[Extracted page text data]
━━━
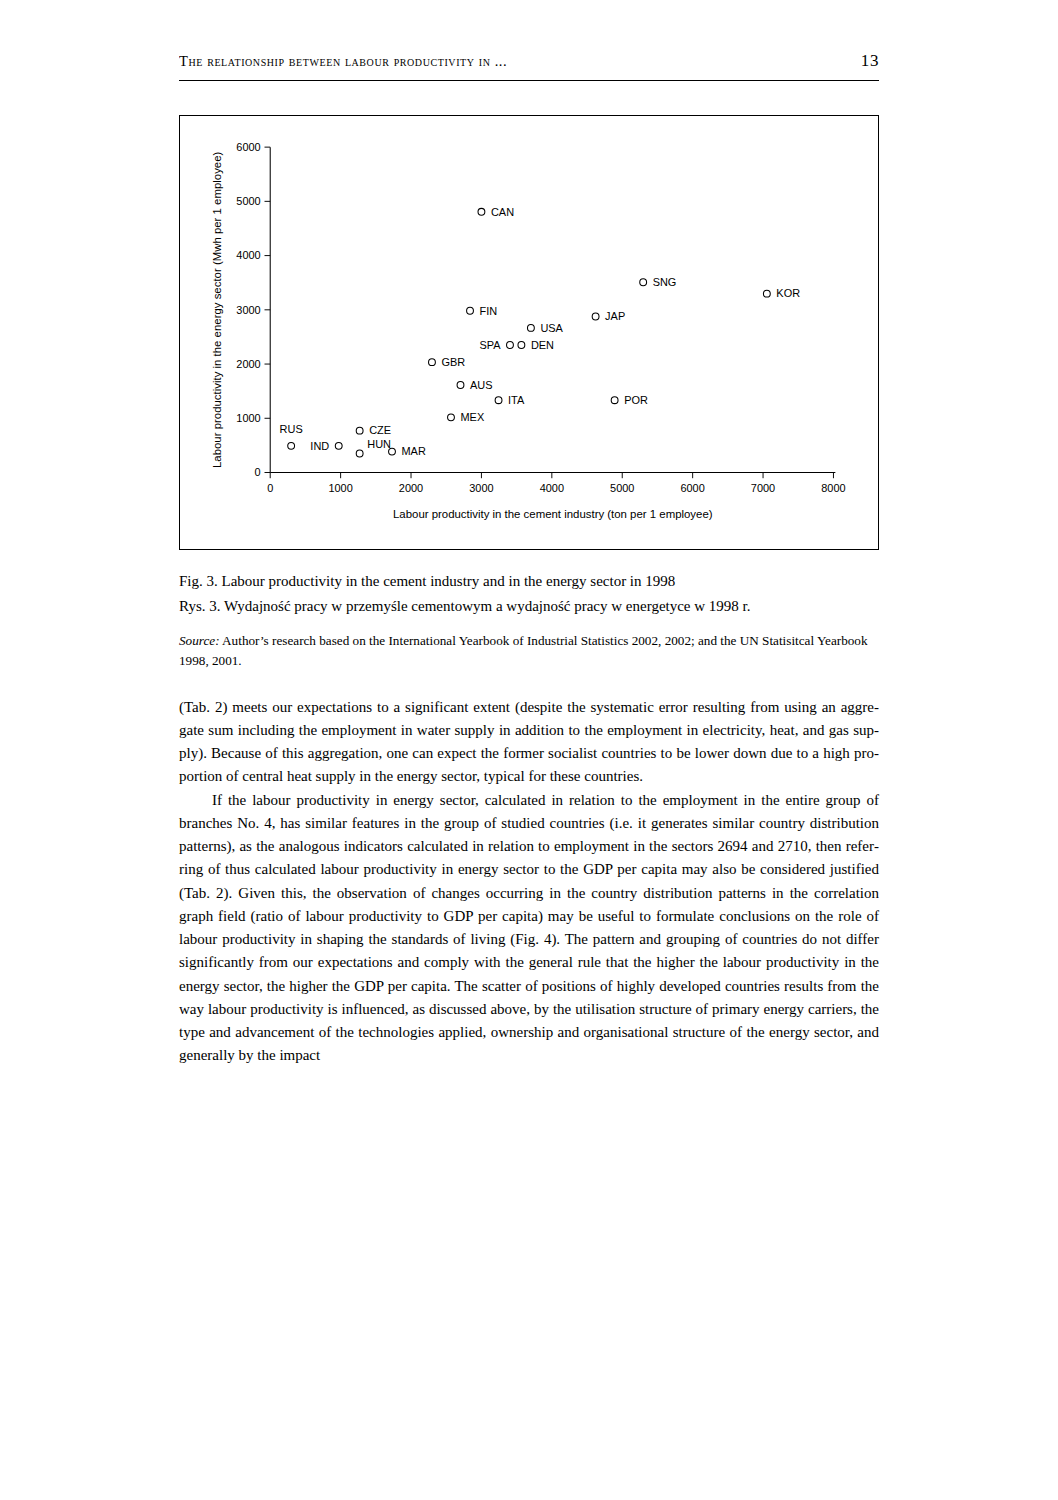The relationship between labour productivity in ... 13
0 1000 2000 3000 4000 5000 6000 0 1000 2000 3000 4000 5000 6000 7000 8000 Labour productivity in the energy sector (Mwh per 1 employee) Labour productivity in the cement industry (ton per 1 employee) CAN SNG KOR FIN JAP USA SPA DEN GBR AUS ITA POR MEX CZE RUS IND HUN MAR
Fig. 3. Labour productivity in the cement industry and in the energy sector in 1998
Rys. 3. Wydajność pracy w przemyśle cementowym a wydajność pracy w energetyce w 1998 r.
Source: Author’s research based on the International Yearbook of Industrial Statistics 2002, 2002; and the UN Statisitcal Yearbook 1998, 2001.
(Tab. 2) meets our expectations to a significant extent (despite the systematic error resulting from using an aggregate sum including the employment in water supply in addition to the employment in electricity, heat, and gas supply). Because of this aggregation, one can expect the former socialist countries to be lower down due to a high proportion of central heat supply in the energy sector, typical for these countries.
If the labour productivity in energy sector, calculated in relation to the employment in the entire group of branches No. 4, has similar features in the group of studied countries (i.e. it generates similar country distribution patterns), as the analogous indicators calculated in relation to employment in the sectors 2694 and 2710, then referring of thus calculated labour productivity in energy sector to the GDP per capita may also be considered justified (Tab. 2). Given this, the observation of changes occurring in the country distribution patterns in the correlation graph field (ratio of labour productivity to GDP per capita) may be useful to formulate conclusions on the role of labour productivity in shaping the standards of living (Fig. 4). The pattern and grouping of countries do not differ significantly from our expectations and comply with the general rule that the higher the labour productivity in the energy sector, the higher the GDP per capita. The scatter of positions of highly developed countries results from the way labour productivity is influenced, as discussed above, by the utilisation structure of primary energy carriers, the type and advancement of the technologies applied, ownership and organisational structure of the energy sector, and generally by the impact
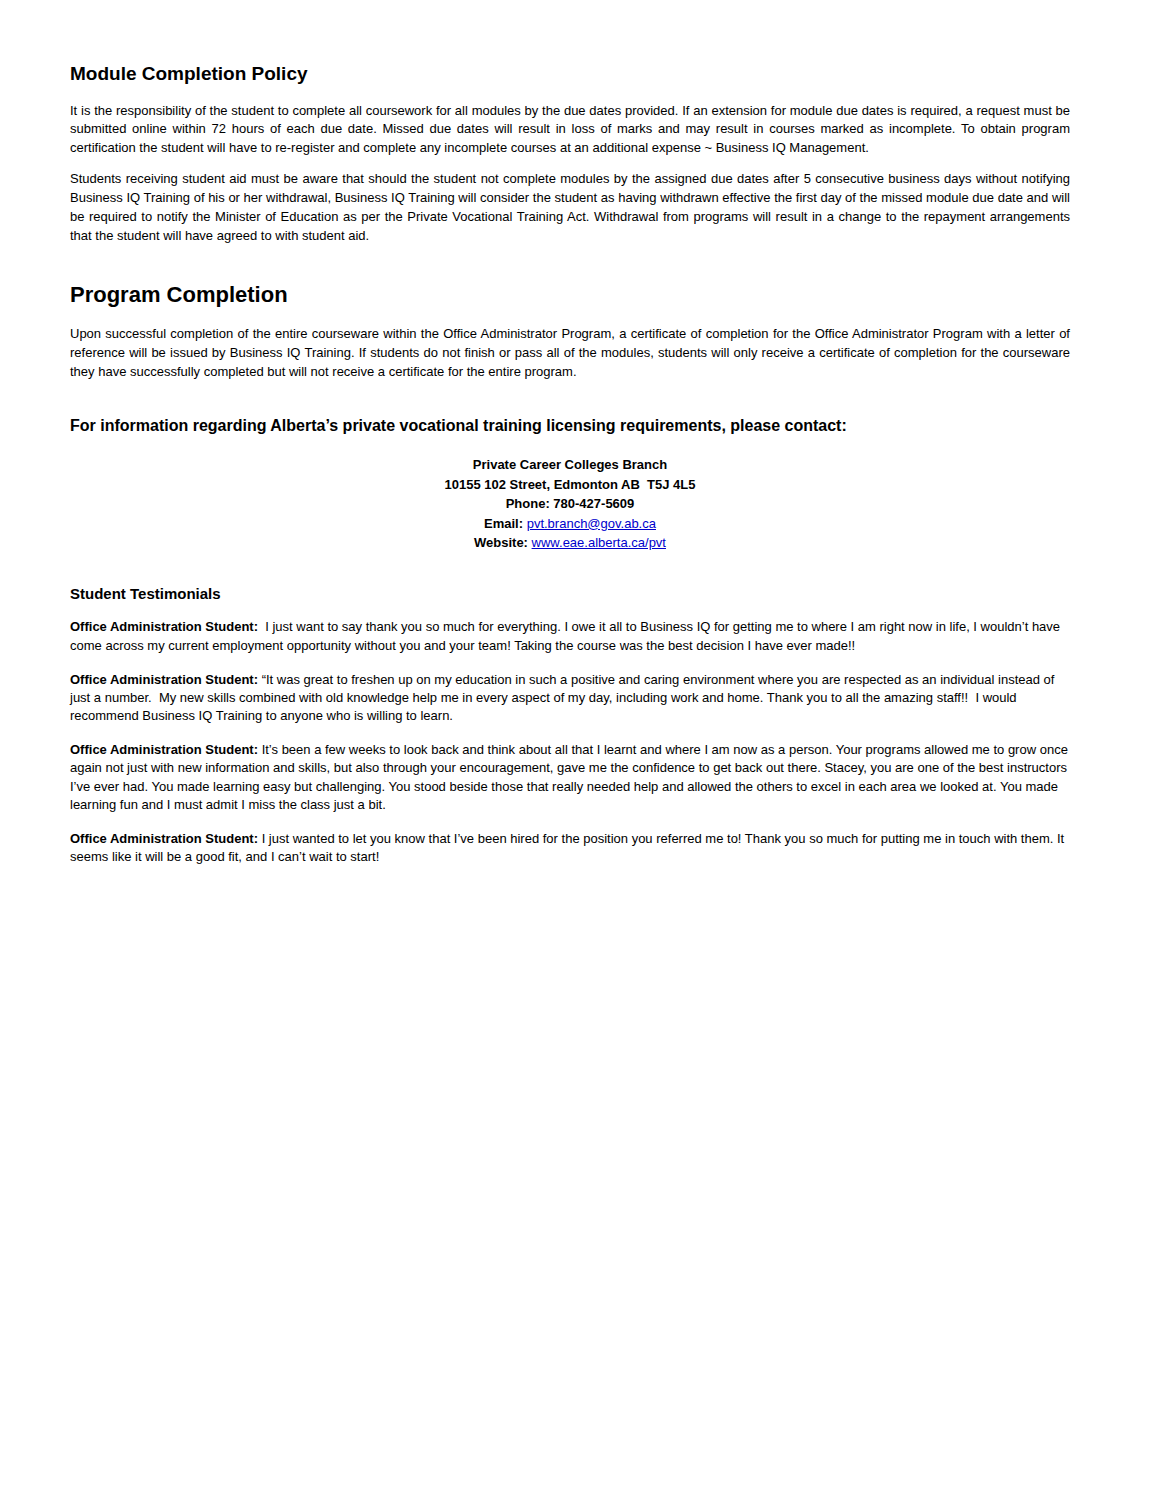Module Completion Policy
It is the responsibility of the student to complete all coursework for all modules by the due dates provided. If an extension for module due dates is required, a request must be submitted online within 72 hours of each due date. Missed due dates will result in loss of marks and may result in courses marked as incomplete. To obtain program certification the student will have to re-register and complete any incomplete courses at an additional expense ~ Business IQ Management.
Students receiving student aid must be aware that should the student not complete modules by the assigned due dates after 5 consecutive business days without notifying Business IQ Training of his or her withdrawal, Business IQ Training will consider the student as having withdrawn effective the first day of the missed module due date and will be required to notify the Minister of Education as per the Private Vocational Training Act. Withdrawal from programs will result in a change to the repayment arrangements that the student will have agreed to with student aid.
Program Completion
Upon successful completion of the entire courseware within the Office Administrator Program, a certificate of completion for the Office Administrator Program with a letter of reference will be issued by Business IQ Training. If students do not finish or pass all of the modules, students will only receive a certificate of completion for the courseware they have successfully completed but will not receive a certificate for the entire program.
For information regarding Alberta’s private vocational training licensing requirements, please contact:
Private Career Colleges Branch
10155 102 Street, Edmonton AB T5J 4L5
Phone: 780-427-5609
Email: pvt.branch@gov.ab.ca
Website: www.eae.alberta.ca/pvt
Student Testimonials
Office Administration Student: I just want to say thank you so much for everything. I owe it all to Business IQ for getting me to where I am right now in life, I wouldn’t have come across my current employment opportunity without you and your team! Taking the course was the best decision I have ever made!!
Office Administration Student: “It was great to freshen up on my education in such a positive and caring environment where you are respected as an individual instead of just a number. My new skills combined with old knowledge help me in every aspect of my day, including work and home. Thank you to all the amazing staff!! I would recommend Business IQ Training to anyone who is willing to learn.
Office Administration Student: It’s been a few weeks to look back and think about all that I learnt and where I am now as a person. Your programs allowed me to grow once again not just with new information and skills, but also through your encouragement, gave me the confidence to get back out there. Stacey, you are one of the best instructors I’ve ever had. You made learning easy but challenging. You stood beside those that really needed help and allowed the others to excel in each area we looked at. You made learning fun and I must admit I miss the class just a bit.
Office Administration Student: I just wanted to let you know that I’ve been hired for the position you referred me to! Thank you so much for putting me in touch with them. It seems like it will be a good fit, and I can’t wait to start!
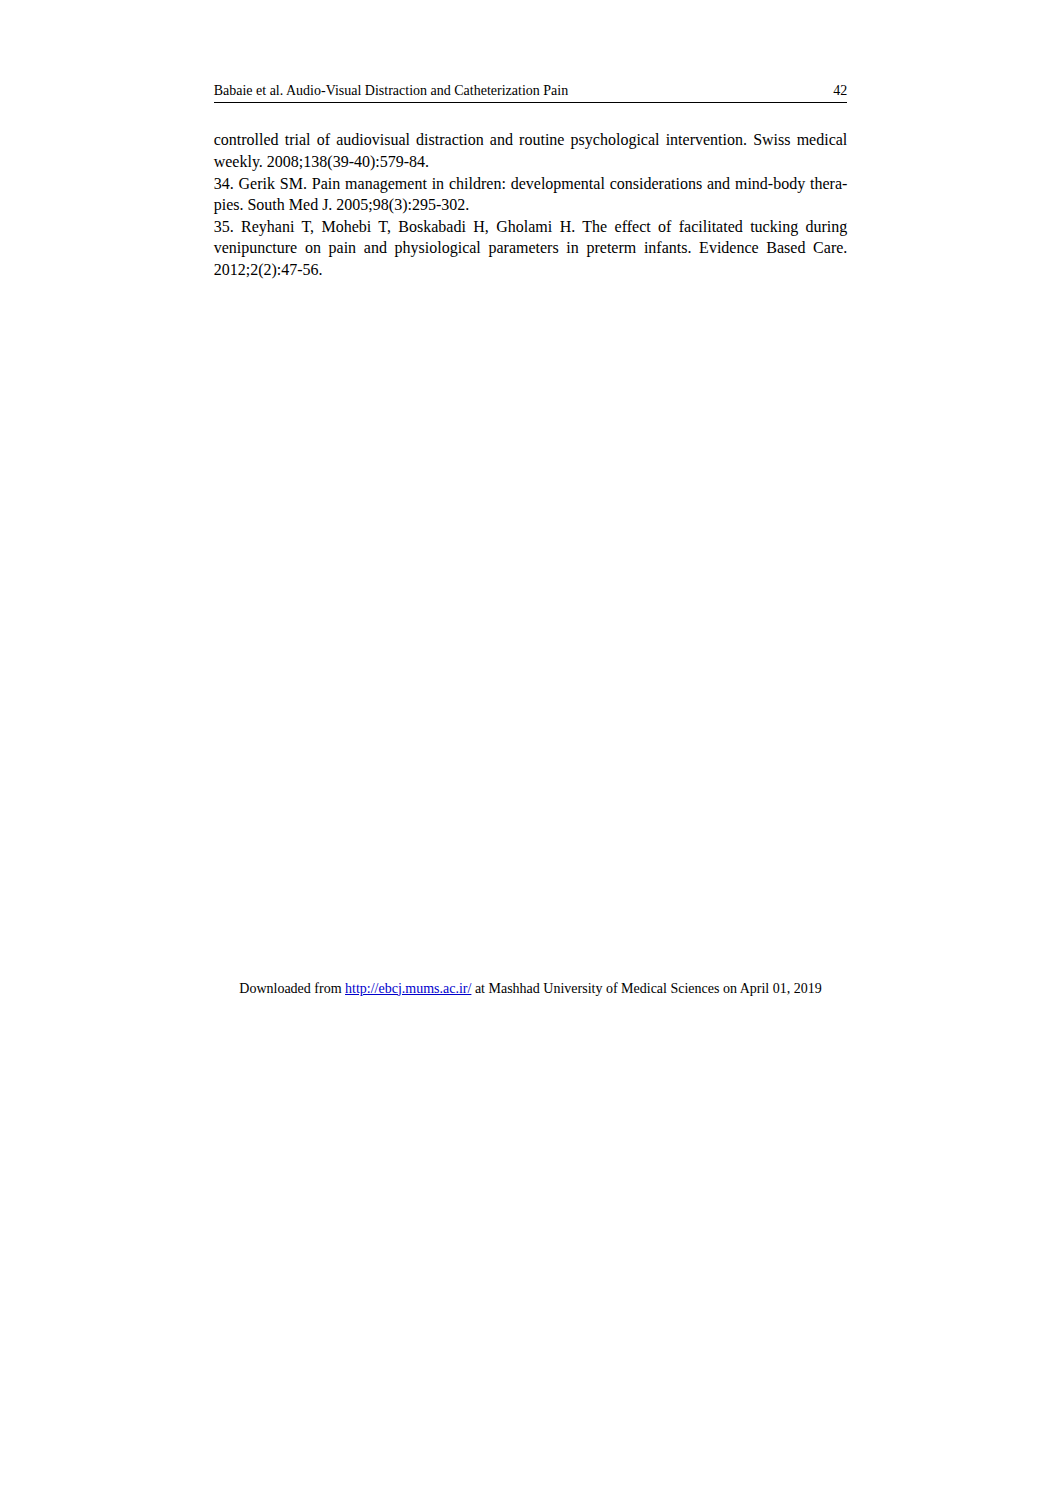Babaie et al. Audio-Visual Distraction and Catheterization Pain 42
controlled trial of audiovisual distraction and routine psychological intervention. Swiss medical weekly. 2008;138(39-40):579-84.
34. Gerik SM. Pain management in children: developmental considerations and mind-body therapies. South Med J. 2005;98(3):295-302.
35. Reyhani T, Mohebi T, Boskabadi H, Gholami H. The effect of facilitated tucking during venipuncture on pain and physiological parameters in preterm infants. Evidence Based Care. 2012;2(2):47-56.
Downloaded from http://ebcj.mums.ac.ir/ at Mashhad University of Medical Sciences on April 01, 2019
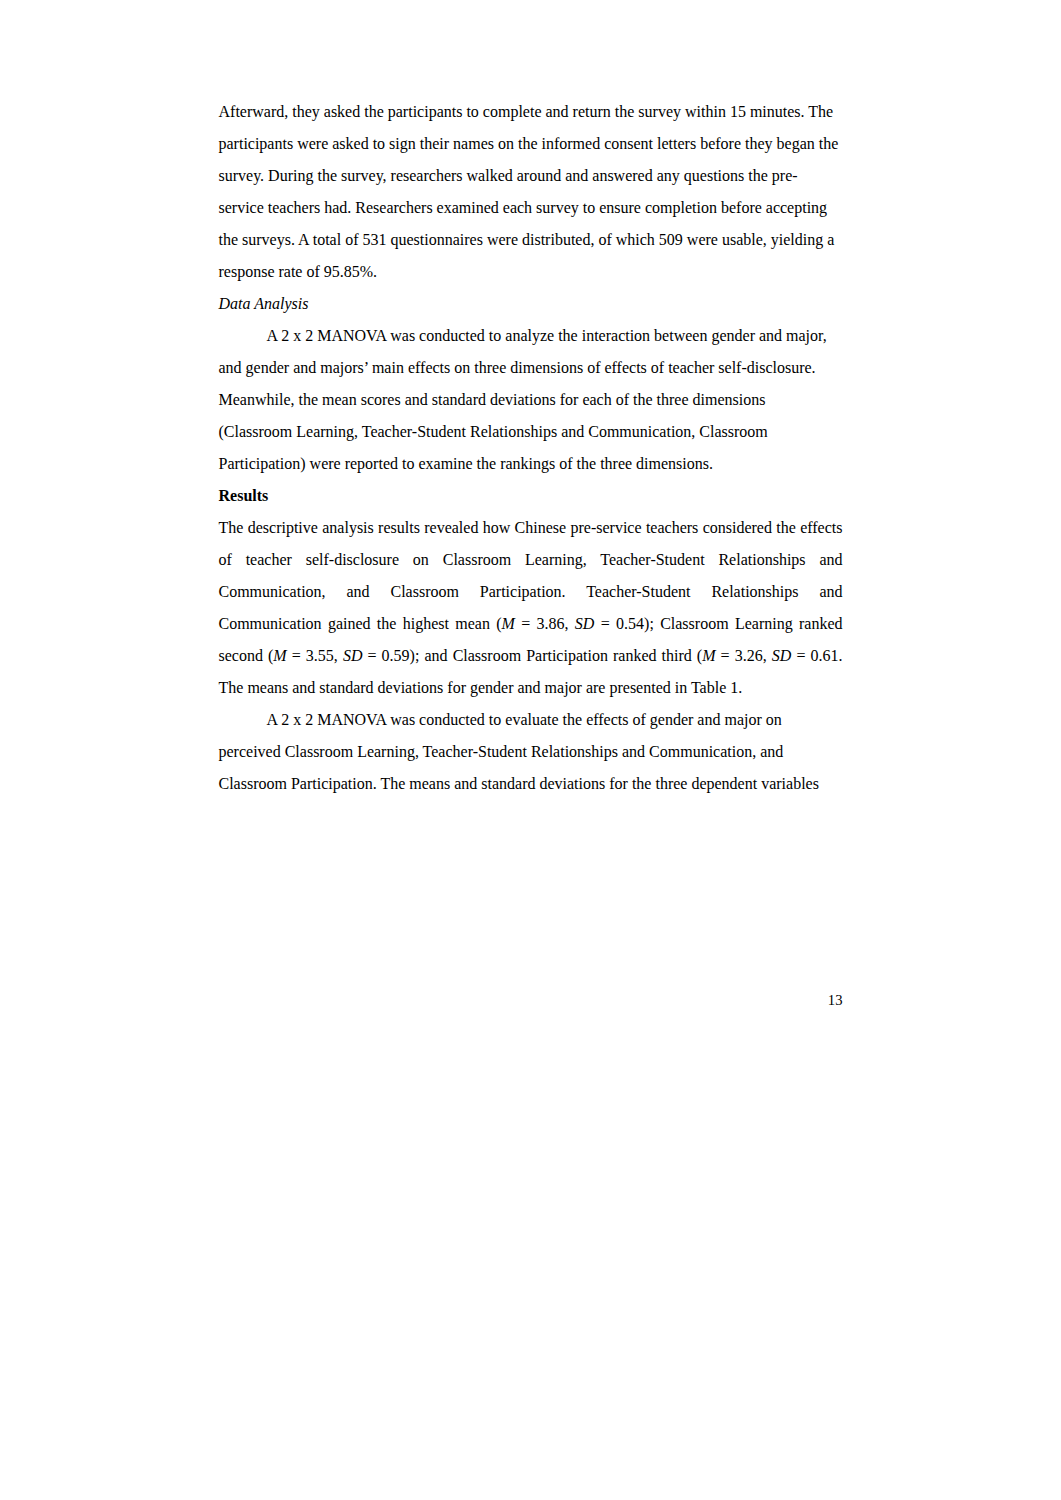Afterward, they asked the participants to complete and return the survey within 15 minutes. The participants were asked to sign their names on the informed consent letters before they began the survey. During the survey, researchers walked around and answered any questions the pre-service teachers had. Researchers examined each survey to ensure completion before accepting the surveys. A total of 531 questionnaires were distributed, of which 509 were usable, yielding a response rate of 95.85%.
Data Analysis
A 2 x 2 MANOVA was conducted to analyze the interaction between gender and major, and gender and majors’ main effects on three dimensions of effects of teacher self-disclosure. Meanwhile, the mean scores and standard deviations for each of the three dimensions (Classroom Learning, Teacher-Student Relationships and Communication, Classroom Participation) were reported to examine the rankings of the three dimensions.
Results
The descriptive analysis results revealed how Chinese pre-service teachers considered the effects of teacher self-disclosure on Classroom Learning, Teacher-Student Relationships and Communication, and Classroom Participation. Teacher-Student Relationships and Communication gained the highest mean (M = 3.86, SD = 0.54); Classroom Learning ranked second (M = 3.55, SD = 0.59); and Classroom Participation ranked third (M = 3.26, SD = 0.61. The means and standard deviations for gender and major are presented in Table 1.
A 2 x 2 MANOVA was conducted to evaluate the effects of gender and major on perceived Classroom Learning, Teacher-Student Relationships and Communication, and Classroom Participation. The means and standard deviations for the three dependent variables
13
━━━
*How to complete this task*
Please give the records again word for word, omitting all images.

*Finished task*
The relationship between labour productivity in ... 13
0 1000 2000 3000 4000 5000 6000 0 1000 2000 3000 4000 5000 6000 7000 8000 Labour productivity in the energy sector (Mwh per 1 employee) Labour productivity in the cement industry (ton per 1 employee) CAN SNG KOR FIN JAP USA SPA DEN GBR AUS ITA POR MEX CZE RUS IND HUN MAR
Fig. 3. Labour productivity in the cement industry and in the energy sector in 1998
Rys. 3. Wydajność pracy w przemyśle cementowym a wydajność pracy w energetyce w 1998 r.
Source: Author’s research based on the International Yearbook of Industrial Statistics 2002, 2002; and the UN Statisitcal Yearbook 1998, 2001.
(Tab. 2) meets our expectations to a significant extent (despite the systematic error resulting from using an aggregate sum including the employment in water supply in addition to the employment in electricity, heat, and gas supply). Because of this aggregation, one can expect the former socialist countries to be lower down due to a high proportion of central heat supply in the energy sector, typical for these countries.
If the labour productivity in energy sector, calculated in relation to the employment in the entire group of branches No. 4, has similar features in the group of studied countries (i.e. it generates similar country distribution patterns), as the analogous indicators calculated in relation to employment in the sectors 2694 and 2710, then referring of thus calculated labour productivity in energy sector to the GDP per capita may also be considered justified (Tab. 2). Given this, the observation of changes occurring in the country distribution patterns in the correlation graph field (ratio of labour productivity to GDP per capita) may be useful to formulate conclusions on the role of labour productivity in shaping the standards of living (Fig. 4). The pattern and grouping of countries do not differ significantly from our expectations and comply with the general rule that the higher the labour productivity in the energy sector, the higher the GDP per capita. The scatter of positions of highly developed countries results from the way labour productivity is influenced, as discussed above, by the utilisation structure of primary energy carriers, the type and advancement of the technologies applied, ownership and organisational structure of the energy sector, and generally by the impact
Module Completion Policy
It is the responsibility of the student to complete all coursework for all modules by the due dates provided. If an extension for module due dates is required, a request must be submitted online within 72 hours of each due date. Missed due dates will result in loss of marks and may result in courses marked as incomplete. To obtain program certification the student will have to re-register and complete any incomplete courses at an additional expense ~ Business IQ Management.
Students receiving student aid must be aware that should the student not complete modules by the assigned due dates after 5 consecutive business days without notifying Business IQ Training of his or her withdrawal, Business IQ Training will consider the student as having withdrawn effective the first day of the missed module due date and will be required to notify the Minister of Education as per the Private Vocational Training Act. Withdrawal from programs will result in a change to the repayment arrangements that the student will have agreed to with student aid.
Program Completion
Upon successful completion of the entire courseware within the Office Administrator Program, a certificate of completion for the Office Administrator Program with a letter of reference will be issued by Business IQ Training. If students do not finish or pass all of the modules, students will only receive a certificate of completion for the courseware they have successfully completed but will not receive a certificate for the entire program.
For information regarding Alberta’s private vocational training licensing requirements, please contact:
Private Career Colleges Branch
10155 102 Street, Edmonton AB T5J 4L5
Phone: 780-427-5609
Email: pvt.branch@gov.ab.ca
Website: www.eae.alberta.ca/pvt
Student Testimonials
Office Administration Student: I just want to say thank you so much for everything. I owe it all to Business IQ for getting me to where I am right now in life, I wouldn’t have come across my current employment opportunity without you and your team! Taking the course was the best decision I have ever made!!
Office Administration Student: “It was great to freshen up on my education in such a positive and caring environment where you are respected as an individual instead of just a number. My new skills combined with old knowledge help me in every aspect of my day, including work and home. Thank you to all the amazing staff!! I would recommend Business IQ Training to anyone who is willing to learn.
Office Administration Student: It’s been a few weeks to look back and think about all that I learnt and where I am now as a person. Your programs allowed me to grow once again not just with new information and skills, but also through your encouragement, gave me the confidence to get back out there. Stacey, you are one of the best instructors I’ve ever had. You made learning easy but challenging. You stood beside those that really needed help and allowed the others to excel in each area we looked at. You made learning fun and I must admit I miss the class just a bit.
Office Administration Student: I just wanted to let you know that I’ve been hired for the position you referred me to! Thank you so much for putting me in touch with them. It seems like it will be a good fit, and I can’t wait to start!
Babaie et al. Audio-Visual Distraction and Catheterization Pain 42
controlled trial of audiovisual distraction and routine psychological intervention. Swiss medical weekly. 2008;138(39-40):579-84.
34. Gerik SM. Pain management in children: developmental considerations and mind-body therapies. South Med J. 2005;98(3):295-302.
35. Reyhani T, Mohebi T, Boskabadi H, Gholami H. The effect of facilitated tucking during venipuncture on pain and physiological parameters in preterm infants. Evidence Based Care. 2012;2(2):47-56.
Downloaded from http://ebcj.mums.ac.ir/ at Mashhad University of Medical Sciences on April 01, 2019
Afterward, they asked the participants to complete and return the survey within 15 minutes. The participants were asked to sign their names on the informed consent letters before they began the survey. During the survey, researchers walked around and answered any questions the pre-service teachers had. Researchers examined each survey to ensure completion before accepting the surveys. A total of 531 questionnaires were distributed, of which 509 were usable, yielding a response rate of 95.85%.
Data Analysis
A 2 x 2 MANOVA was conducted to analyze the interaction between gender and major, and gender and majors’ main effects on three dimensions of effects of teacher self-disclosure. Meanwhile, the mean scores and standard deviations for each of the three dimensions (Classroom Learning, Teacher-Student Relationships and Communication, Classroom Participation) were reported to examine the rankings of the three dimensions.
Results
The descriptive analysis results revealed how Chinese pre-service teachers considered the effects of teacher self-disclosure on Classroom Learning, Teacher-Student Relationships and Communication, and Classroom Participation. Teacher-Student Relationships and Communication gained the highest mean (M = 3.86, SD = 0.54); Classroom Learning ranked second (M = 3.55, SD = 0.59); and Classroom Participation ranked third (M = 3.26, SD = 0.61. The means and standard deviations for gender and major are presented in Table 1.
A 2 x 2 MANOVA was conducted to evaluate the effects of gender and major on perceived Classroom Learning, Teacher-Student Relationships and Communication, and Classroom Participation. The means and standard deviations for the three dependent variables
13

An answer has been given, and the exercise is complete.